───── Supplied data

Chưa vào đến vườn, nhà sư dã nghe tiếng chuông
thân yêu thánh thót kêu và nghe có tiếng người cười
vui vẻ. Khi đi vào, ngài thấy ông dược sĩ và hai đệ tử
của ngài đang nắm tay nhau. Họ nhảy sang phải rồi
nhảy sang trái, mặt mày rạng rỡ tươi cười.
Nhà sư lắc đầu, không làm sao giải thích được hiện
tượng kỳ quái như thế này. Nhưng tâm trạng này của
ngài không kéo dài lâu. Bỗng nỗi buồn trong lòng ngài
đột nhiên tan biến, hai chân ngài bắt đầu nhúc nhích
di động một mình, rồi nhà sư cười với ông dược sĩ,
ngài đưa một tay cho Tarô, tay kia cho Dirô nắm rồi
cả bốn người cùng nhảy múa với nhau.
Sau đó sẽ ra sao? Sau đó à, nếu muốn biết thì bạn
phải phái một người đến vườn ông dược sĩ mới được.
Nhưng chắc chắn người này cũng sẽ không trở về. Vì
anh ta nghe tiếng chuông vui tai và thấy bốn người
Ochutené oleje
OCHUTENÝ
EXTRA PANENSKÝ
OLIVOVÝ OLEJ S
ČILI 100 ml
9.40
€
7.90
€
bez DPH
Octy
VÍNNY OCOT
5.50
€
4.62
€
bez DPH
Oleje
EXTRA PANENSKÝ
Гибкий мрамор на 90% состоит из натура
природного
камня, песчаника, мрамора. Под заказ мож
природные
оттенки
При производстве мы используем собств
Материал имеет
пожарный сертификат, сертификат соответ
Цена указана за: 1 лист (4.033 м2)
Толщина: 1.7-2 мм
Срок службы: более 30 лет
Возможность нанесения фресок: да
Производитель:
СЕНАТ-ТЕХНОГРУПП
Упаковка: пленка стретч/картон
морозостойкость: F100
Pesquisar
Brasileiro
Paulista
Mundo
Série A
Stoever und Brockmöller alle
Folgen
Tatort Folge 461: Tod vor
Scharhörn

──────────

Show each line of the records that contains the word "cười".

thân yêu thánh thót kêu và nghe có tiếng người cười
nhảy sang trái, mặt mày rạng rỡ tươi cười.
di động một mình, rồi nhà sư cười với ông dược sĩ,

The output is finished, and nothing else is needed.